Activity: Search the listing below for the string "down" and show each line that contains it.

Information given:
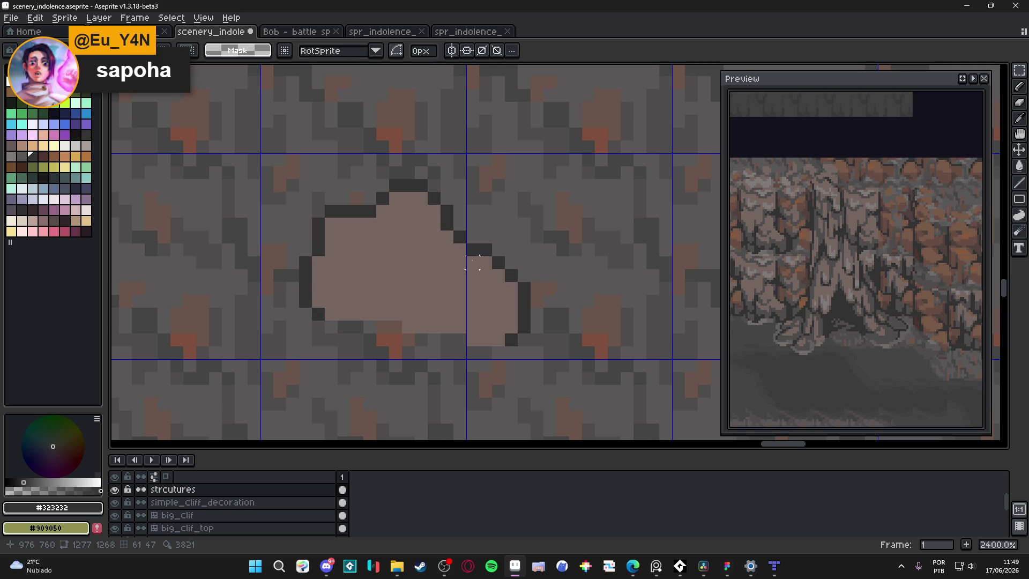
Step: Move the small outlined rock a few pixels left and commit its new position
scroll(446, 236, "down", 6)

--

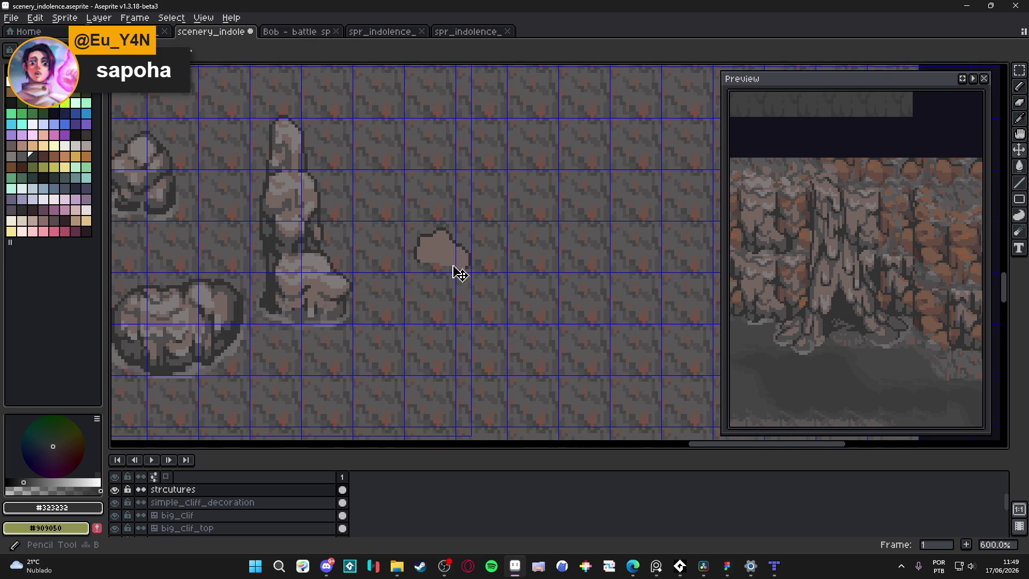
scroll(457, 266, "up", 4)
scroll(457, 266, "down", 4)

Solution to this problem:
scroll(446, 236, "down", 6)
scroll(457, 266, "down", 4)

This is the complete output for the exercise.